Did your early personal history inspire your interest in art and politics?
In the mid 1930s in Munich, where I grew up, I witnessed the gigantic spectacles that Hitler organized. I visited a precursor to the 1937 Degenerate Art exhibition. Here I saw paintings by Max Beckmann, Ernst Ludwig Kirchner, Paul Klee, and Wassily Kandinsky, all vilified for political reasons, while the artists themselves were persecuted by the regime and had to flee the country.
What attracted you to the German Expressionist artists?
The artists' adherence to their inner vision, their rejection of traditional bourgeois values, and their creation of an art that demanded participation by the viewer fascinated me. As a doctoral student at the University of Chicago, I decided to write my dissertation on German Expressionist painting. Instead of analyzing the movement in a strictly formalist manner, I realized that it had to be seen in the context of Wilhelminian and Weimar Germany.

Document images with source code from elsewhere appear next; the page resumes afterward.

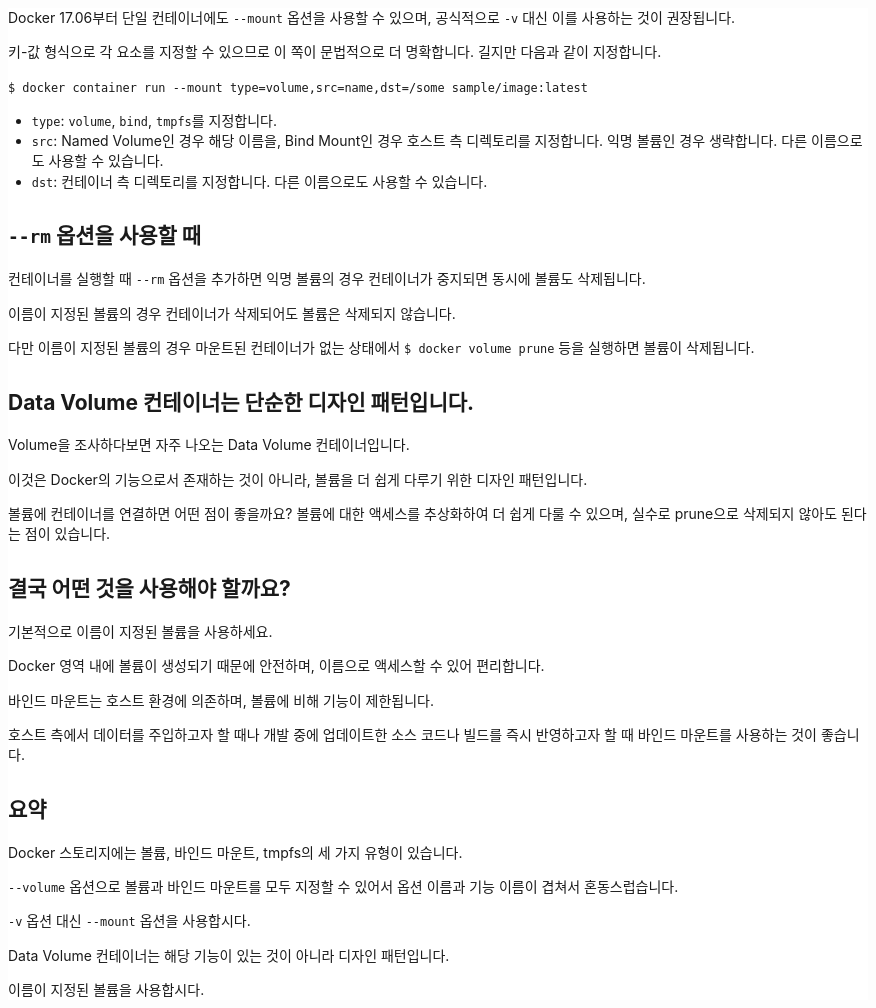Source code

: Docker 17.06부터 단일 컨테이너에도 `--mount` 옵션을 사용할 수 있으며, 공식적으로 `-v` 대신 이를 사용하는 것이 권장됩니다.

키-값 형식으로 각 요소를 지정할 수 있으므로 이 쪽이 문법적으로 더 명확합니다. 길지만 다음과 같이 지정합니다.

```
$ docker container run --mount type=volume,src=name,dst=/some sample/image:latest
```

- `type`: `volume`, `bind`, `tmpfs`를 지정합니다.
- `src`: Named Volume인 경우 해당 이름을, Bind Mount인 경우 호스트 측 디렉토리를 지정합니다. 익명 볼륨인 경우 생략합니다. 다른 이름으로도 사용할 수 있습니다.
- `dst`: 컨테이너 측 디렉토리를 지정합니다. 다른 이름으로도 사용할 수 있습니다.

## `--rm` 옵션을 사용할 때

컨테이너를 실행할 때 `--rm` 옵션을 추가하면 익명 볼륨의 경우 컨테이너가 중지되면 동시에 볼륨도 삭제됩니다.

이름이 지정된 볼륨의 경우 컨테이너가 삭제되어도 볼륨은 삭제되지 않습니다.

다만 이름이 지정된 볼륨의 경우 마운트된 컨테이너가 없는 상태에서 `$ docker volume prune` 등을 실행하면 볼륨이 삭제됩니다.

## Data Volume 컨테이너는 단순한 디자인 패턴입니다.

Volume을 조사하다보면 자주 나오는 Data Volume 컨테이너입니다.

이것은 Docker의 기능으로서 존재하는 것이 아니라, 볼륨을 더 쉽게 다루기 위한 디자인 패턴입니다.

볼륨에 컨테이너를 연결하면 어떤 점이 좋을까요? 볼륨에 대한 액세스를 추상화하여 더 쉽게 다룰 수 있으며, 실수로 prune으로 삭제되지 않아도 된다는 점이 있습니다.

## 결국 어떤 것을 사용해야 할까요?

기본적으로 이름이 지정된 볼륨을 사용하세요.

Docker 영역 내에 볼륨이 생성되기 때문에 안전하며, 이름으로 액세스할 수 있어 편리합니다.

바인드 마운트는 호스트 환경에 의존하며, 볼륨에 비해 기능이 제한됩니다.

호스트 측에서 데이터를 주입하고자 할 때나 개발 중에 업데이트한 소스 코드나 빌드를 즉시 반영하고자 할 때 바인드 마운트를 사용하는 것이 좋습니다.

## 요약

Docker 스토리지에는 볼륨, 바인드 마운트, tmpfs의 세 가지 유형이 있습니다.

`--volume` 옵션으로 볼륨과 바인드 마운트를 모두 지정할 수 있어서 옵션 이름과 기능 이름이 겹쳐서 혼동스럽습니다.

`-v` 옵션 대신 `--mount` 옵션을 사용합시다.

Data Volume 컨테이너는 해당 기능이 있는 것이 아니라 디자인 패턴입니다.

이름이 지정된 볼륨을 사용합시다.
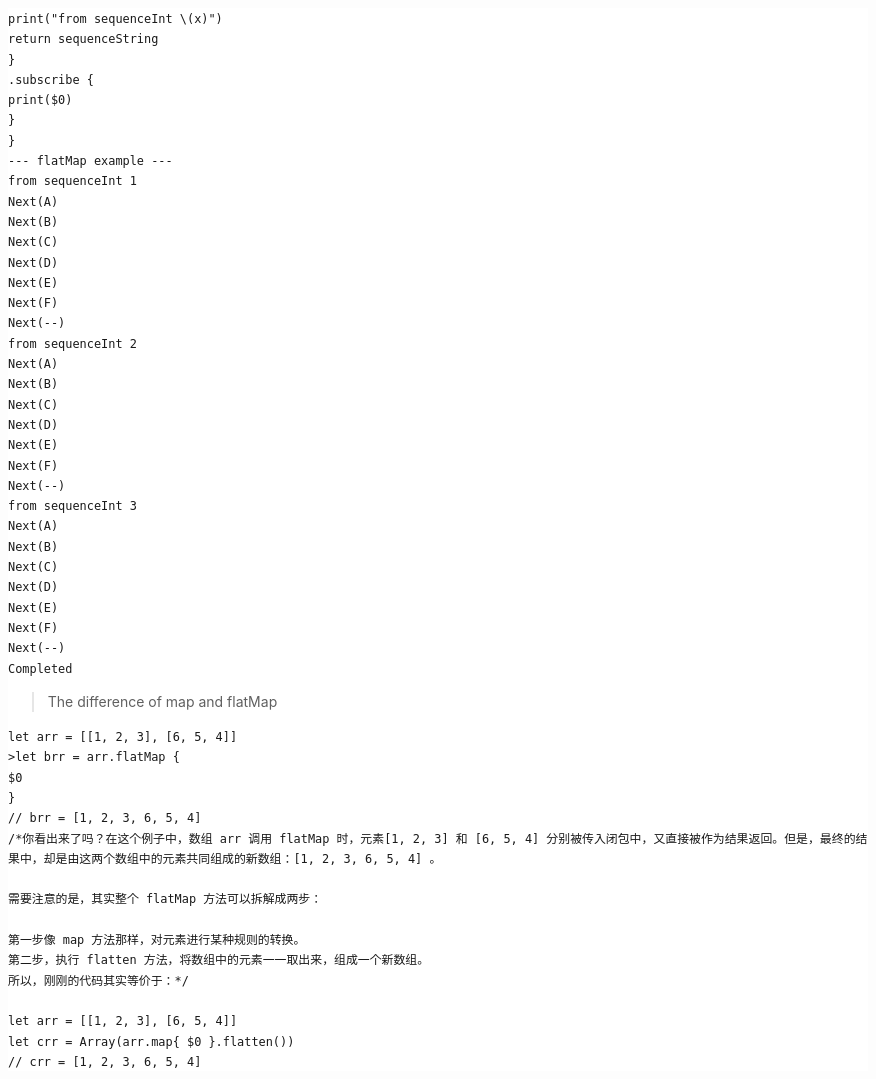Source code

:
 ```
print("from sequenceInt \(x)")
return sequenceString
}
.subscribe {
print($0)
}
}
--- flatMap example ---
from sequenceInt 1
Next(A)
Next(B)
Next(C)
Next(D)
Next(E)
Next(F)
Next(--)
from sequenceInt 2
Next(A)
Next(B)
Next(C)
Next(D)
Next(E)
Next(F)
Next(--)
from sequenceInt 3
Next(A)
Next(B)
Next(C)
Next(D)
Next(E)
Next(F)
Next(--)
Completed
```
>The difference of map and flatMap

```
let arr = [[1, 2, 3], [6, 5, 4]]
>let brr = arr.flatMap {
$0
}
// brr = [1, 2, 3, 6, 5, 4]
/*你看出来了吗？在这个例子中，数组 arr 调用 flatMap 时，元素[1, 2, 3] 和 [6, 5, 4] 分别被传入闭包中，又直接被作为结果返回。但是，最终的结果中，却是由这两个数组中的元素共同组成的新数组：[1, 2, 3, 6, 5, 4] 。

需要注意的是，其实整个 flatMap 方法可以拆解成两步：

第一步像 map 方法那样，对元素进行某种规则的转换。
第二步，执行 flatten 方法，将数组中的元素一一取出来，组成一个新数组。
所以，刚刚的代码其实等价于：*/

let arr = [[1, 2, 3], [6, 5, 4]]
let crr = Array(arr.map{ $0 }.flatten())
// crr = [1, 2, 3, 6, 5, 4]
```
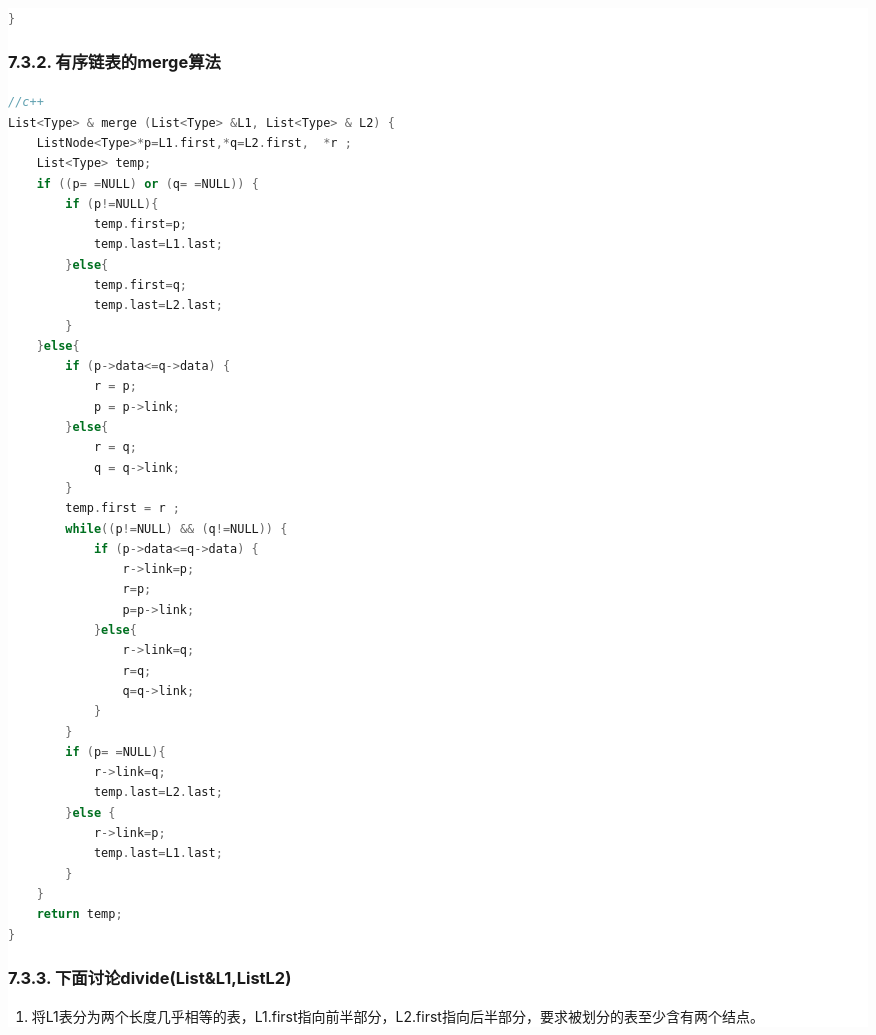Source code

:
 ```java
}
```
### 7.3.2. 有序链表的merge算法
```c++
//c++
List<Type> & merge (List<Type> &L1, List<Type> & L2) {
    ListNode<Type>*p=L1.first,*q=L2.first,  *r ;
    List<Type> temp;
    if ((p= =NULL) or (q= =NULL)) {
        if (p!=NULL){
            temp.first=p;
            temp.last=L1.last;
        }else{
            temp.first=q;
            temp.last=L2.last;
        }
    }else{
        if (p->data<=q->data) {
            r = p;
            p = p->link;
        }else{
            r = q;
            q = q->link;
        }
        temp.first = r ;
        while((p!=NULL) && (q!=NULL)) {
            if (p->data<=q->data) {
                r->link=p;
                r=p;
                p=p->link;
            }else{
                r->link=q;
                r=q;
                q=q->link;
            }
        }
        if (p= =NULL){
            r->link=q;
            temp.last=L2.last;
        }else {
            r->link=p;
            temp.last=L1.last;
        }
    }
    return temp;
}
```

### 7.3.3. 下面讨论divide(List<type>&L1,List<type>L2)
1. 将L1表分为两个长度几乎相等的表，L1.first指向前半部分，L2.first指向后半部分，要求被划分的表至少含有两个结点。
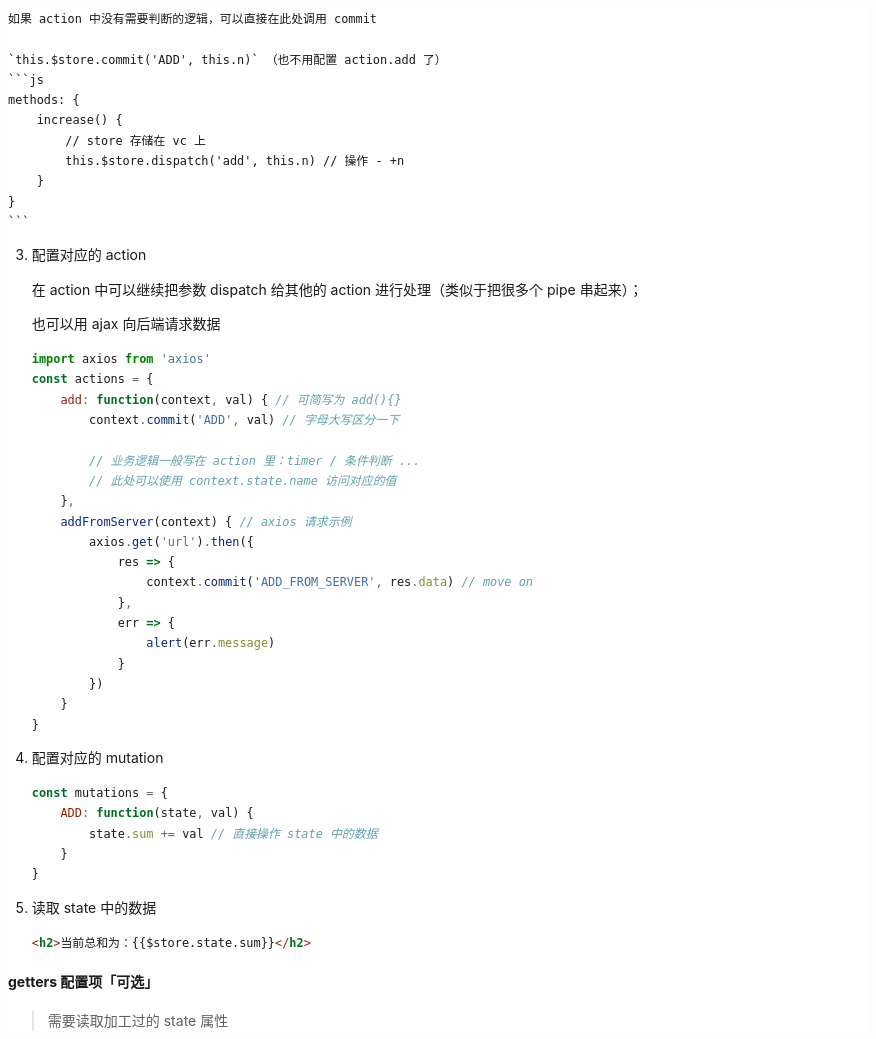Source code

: 	如果 action 中没有需要判断的逻辑，可以直接在此处调用 commit
	
	`this.$store.commit('ADD', this.n)` （也不用配置 action.add 了）
	```js
	methods: {
		increase() {
			// store 存储在 vc 上
			this.$store.dispatch('add', this.n) // 操作 - +n
		}
	}
	```
	
3. 配置对应的 action
   
    在 action 中可以继续把参数 dispatch 给其他的 action 进行处理（类似于把很多个 pipe 串起来）；
    
    也可以用 ajax 向后端请求数据
	```js
	import axios from 'axios'
	const actions = {
		add: function(context, val) { // 可简写为 add(){}
			context.commit('ADD', val) // 字母大写区分一下

			// 业务逻辑一般写在 action 里：timer / 条件判断 ...
			// 此处可以使用 context.state.name 访问对应的值
		},
		addFromServer(context) { // axios 请求示例
			axios.get('url').then({
				res => {
					context.commit('ADD_FROM_SERVER', res.data) // move on
				},
				err => {
					alert(err.message)
				}
			})
		}
	}
	```
	
4.  配置对应的 mutation
	```js
	const mutations = {
		ADD: function(state, val) {
			state.sum += val // 直接操作 state 中的数据
		}
	}
	```
	
5. 读取 state 中的数据
	```html
	<h2>当前总和为：{{$store.state.sum}}</h2>
	```

#### getters 配置项「可选」
> 需要读取加工过的 state 属性
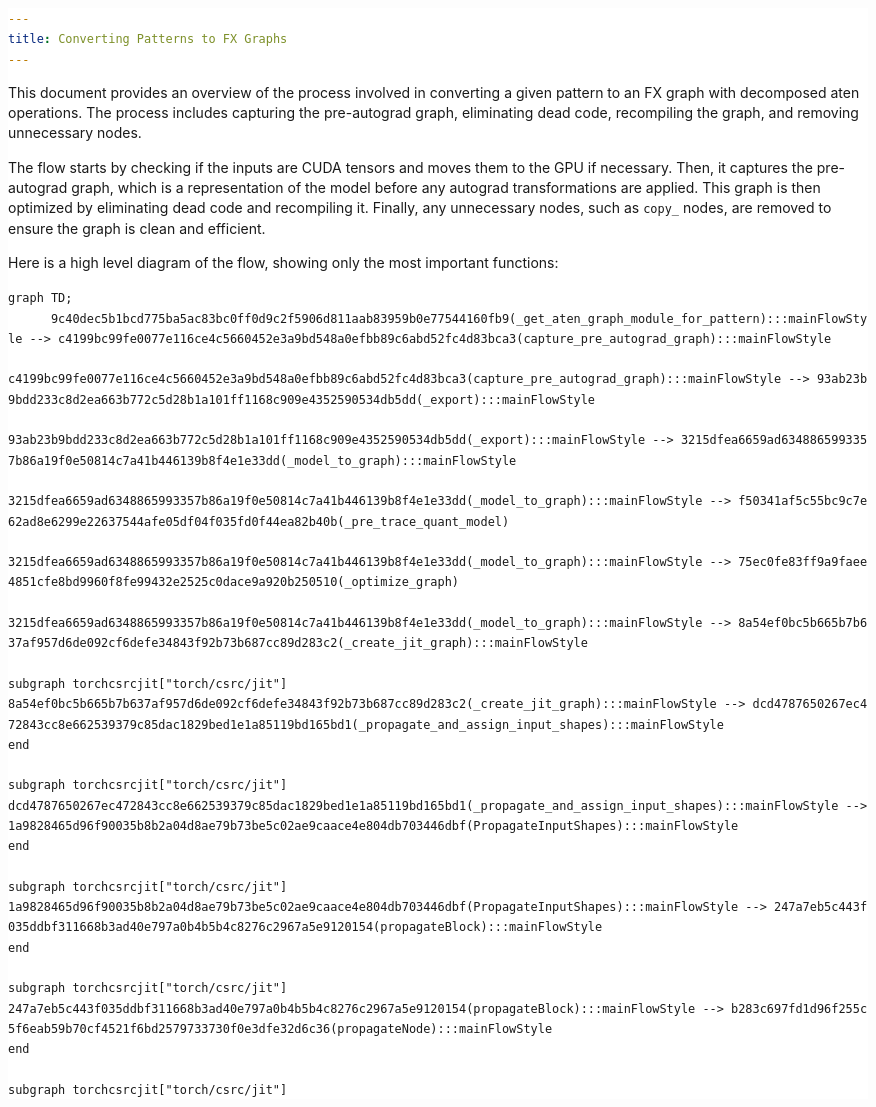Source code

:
 ```yaml
---
title: Converting Patterns to FX Graphs
---
```

This document provides an overview of the process involved in converting a given pattern to an FX graph with decomposed aten operations. The process includes capturing the pre-autograd graph, eliminating dead code, recompiling the graph, and removing unnecessary nodes.

The flow starts by checking if the inputs are CUDA tensors and moves them to the GPU if necessary. Then, it captures the pre-autograd graph, which is a representation of the model before any autograd transformations are applied. This graph is then optimized by eliminating dead code and recompiling it. Finally, any unnecessary nodes, such as `copy_` nodes, are removed to ensure the graph is clean and efficient.

Here is a high level diagram of the flow, showing only the most important functions:

```mermaid
graph TD;
      9c40dec5b1bcd775ba5ac83bc0ff0d9c2f5906d811aab83959b0e77544160fb9(_get_aten_graph_module_for_pattern):::mainFlowStyle --> c4199bc99fe0077e116ce4c5660452e3a9bd548a0efbb89c6abd52fc4d83bca3(capture_pre_autograd_graph):::mainFlowStyle

c4199bc99fe0077e116ce4c5660452e3a9bd548a0efbb89c6abd52fc4d83bca3(capture_pre_autograd_graph):::mainFlowStyle --> 93ab23b9bdd233c8d2ea663b772c5d28b1a101ff1168c909e4352590534db5dd(_export):::mainFlowStyle

93ab23b9bdd233c8d2ea663b772c5d28b1a101ff1168c909e4352590534db5dd(_export):::mainFlowStyle --> 3215dfea6659ad6348865993357b86a19f0e50814c7a41b446139b8f4e1e33dd(_model_to_graph):::mainFlowStyle

3215dfea6659ad6348865993357b86a19f0e50814c7a41b446139b8f4e1e33dd(_model_to_graph):::mainFlowStyle --> f50341af5c55bc9c7e62ad8e6299e22637544afe05df04f035fd0f44ea82b40b(_pre_trace_quant_model)

3215dfea6659ad6348865993357b86a19f0e50814c7a41b446139b8f4e1e33dd(_model_to_graph):::mainFlowStyle --> 75ec0fe83ff9a9faee4851cfe8bd9960f8fe99432e2525c0dace9a920b250510(_optimize_graph)

3215dfea6659ad6348865993357b86a19f0e50814c7a41b446139b8f4e1e33dd(_model_to_graph):::mainFlowStyle --> 8a54ef0bc5b665b7b637af957d6de092cf6defe34843f92b73b687cc89d283c2(_create_jit_graph):::mainFlowStyle

subgraph torchcsrcjit["torch/csrc/jit"]
8a54ef0bc5b665b7b637af957d6de092cf6defe34843f92b73b687cc89d283c2(_create_jit_graph):::mainFlowStyle --> dcd4787650267ec472843cc8e662539379c85dac1829bed1e1a85119bd165bd1(_propagate_and_assign_input_shapes):::mainFlowStyle
end

subgraph torchcsrcjit["torch/csrc/jit"]
dcd4787650267ec472843cc8e662539379c85dac1829bed1e1a85119bd165bd1(_propagate_and_assign_input_shapes):::mainFlowStyle --> 1a9828465d96f90035b8b2a04d8ae79b73be5c02ae9caace4e804db703446dbf(PropagateInputShapes):::mainFlowStyle
end

subgraph torchcsrcjit["torch/csrc/jit"]
1a9828465d96f90035b8b2a04d8ae79b73be5c02ae9caace4e804db703446dbf(PropagateInputShapes):::mainFlowStyle --> 247a7eb5c443f035ddbf311668b3ad40e797a0b4b5b4c8276c2967a5e9120154(propagateBlock):::mainFlowStyle
end

subgraph torchcsrcjit["torch/csrc/jit"]
247a7eb5c443f035ddbf311668b3ad40e797a0b4b5b4c8276c2967a5e9120154(propagateBlock):::mainFlowStyle --> b283c697fd1d96f255c5f6eab59b70cf4521f6bd2579733730f0e3dfe32d6c36(propagateNode):::mainFlowStyle
end

subgraph torchcsrcjit["torch/csrc/jit"]
```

You co-curated Twelve Artists from the German Democratic Republic in 1989, the year the Berlin Wall came down. Do you believe that art can affect politics?
The connection between politics and art is, of course, far from straightforward. Nevertheless, I do not doubt that the artistic and intellectual ferment so evident in the painting and sculpture of the time, as well as in film, theater, and literature, had an impact on the dismantling of the autocratic regime. Not only can artists comment significantly on politics in their work, but political engagement in specific situations can produce authentic art.
What inspired you to move to California from New York in 1965?
The opportunity to start a new museum at a great university and to teach at UC Berkeley. Also, the free speech and civil rights movements promised a more progressive political climate. In Berkeley I was able to join some of the political actions and to witness the production of art that related quite directly to the broader culture of dissent. With my students, I participated in debates about the culture wars and the interplay between art and life.
You have developed close relationships with artists—Nathan Oliveira, Christo, and Jeanne-Claude among many others. How do these friendships affect your understanding of art?
My friendships with artists have deepened my understanding of their work. Good art, I believe, is a metaphor for significant human experience. This is what art means to me, why it has importance in our lives.